We are now one month into the year. Thinking about your business (and wider life) look at the following list of common wastes in our work, pick one and make plans to improve it this month:
- Excessive transportation.
- Not employing human potential available to you.
- Excess inventory; or not enough to fulfill orders.
- Excess motion; just plan too busy to focus.
- Too much waiting time; delaying decisions.
- Overproduction; excess goes to waste.
- Over Processing; when is done, done?
- Defects (Rework); errors.
An ongoing debate is that innovation is better than problem solving. But in reality you cant have one without the other.
Innovation is usually large scope change, kaizen is the small continuous change demanded daily.
Innovation – that is large scale is scary – the smaller low key circumvents the fear mechanisms. It’s the frog boiling in water slowly increasing in temperature – but a virtuous cycle instead.

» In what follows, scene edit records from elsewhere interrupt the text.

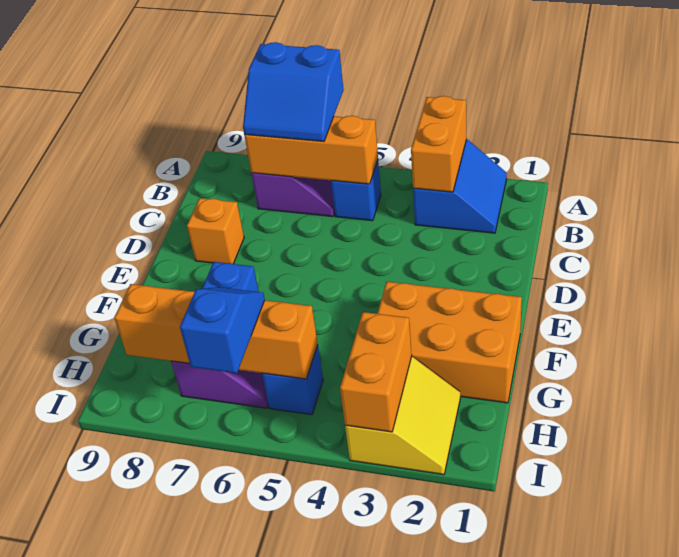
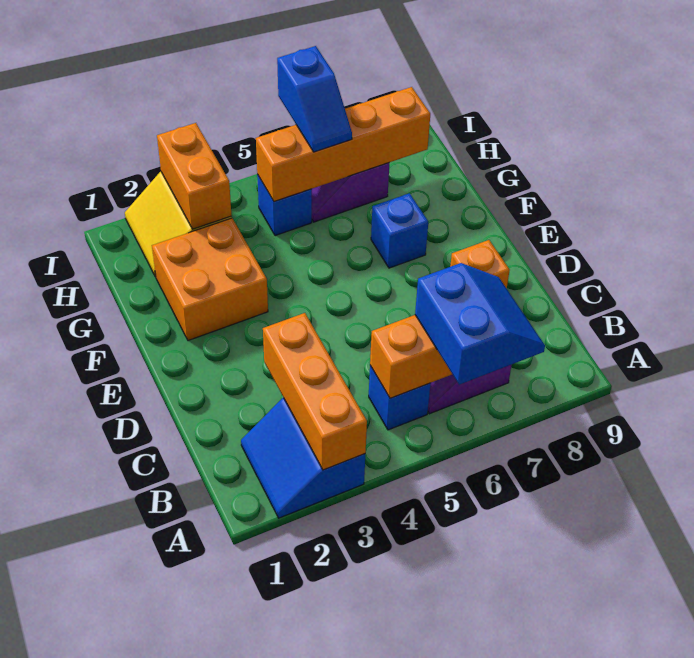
orange 1x2 brick [411,96,467,192] -> orange 1x3 brick [263,313,367,470]
blue 2x2 slope [243,42,344,141] -> blue 2x2 slope turned to [415,263,545,385]
orange 2x3 brick [377,282,522,403] -> orange 2x2 brick [152,218,268,341]

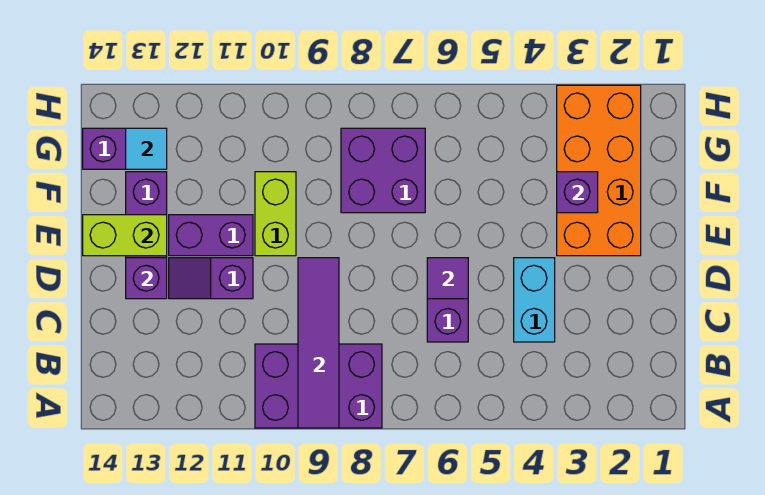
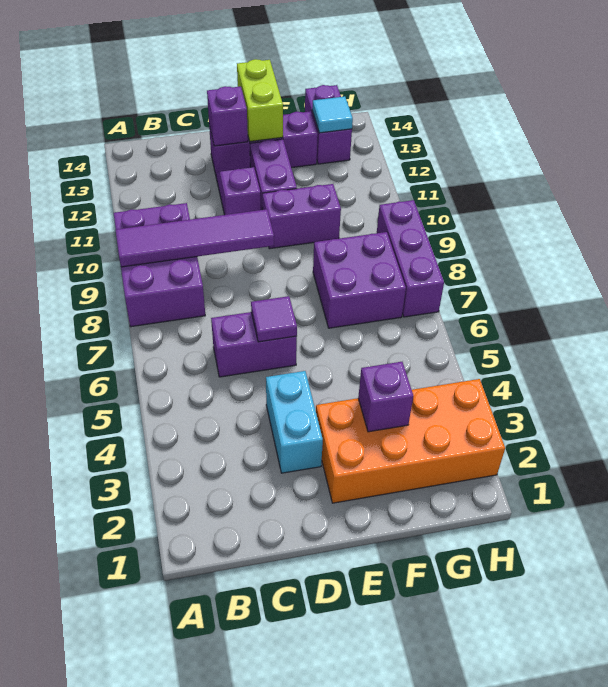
cyan 1x2 brick [514,258,555,342] -> cyan 1x2 brick turned to [266,371,323,473]
lime 1x2 brick [255,172,296,256] -> purple 1x2 brick [262,184,341,249]
none -> purple 1x3 brick [377,200,444,317]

The rule of 72, dictates that if you improve at 1% per day – compounded – then in 72 days you will have doubled your productivity.
Many managers looking at operations with a continuous improvement culture, will be surprised at how productive it is – and doing so with perhaps older or less technology or machinery.
The difference is the utilisation of human capital to design solutions that require little if any capital. More technology is rarely the answer, and more often the when technologies are introduced only 20 percent of the capability is used in any case.
The question is not innovation or kaizen, but innovation and kaizen. After a dramatic breakthrough occurs kaizen is used to solve the inevitable small problems that come up once implemented.
The law of thermodynamics dictates that entropy degrades any system. In business this is the ‘maintenance gap.’ Kaizen solves this gap, fixing the small problems, continuously resetting the system at an incrementally higher level.
Examples of innovation would be exploring new markets, or new products, whereas Kaizen would look at feedback from salespeople about the particular options and quality of the delivered product and make a plan for improvement.
An improving business can’t have one without the other; kaizen when combined with innovation will improve a company’s strategic agility, enabling businesses to rapidly exploit new opportunities and maintain quality and stability at the same time.
Technique of the month: Seperate Strategy from Planning
As discussed kaizen (team problem solving), is not the same as innovation, as is decision making, strategy formulation and strategic planning. These are separate processes that require different processes.
So first, decide which process you are using, and then adopt the appropriate action steps.
When making decision, ask ‘why’ questions to go up the ladder to the more abstract reasoning. As ‘how’ questions to descend into the more detailed activity steps.
Knowing which process you’re in and asking the appropriate questions will allow for more rapid decisions and improved consensus in your leadership team.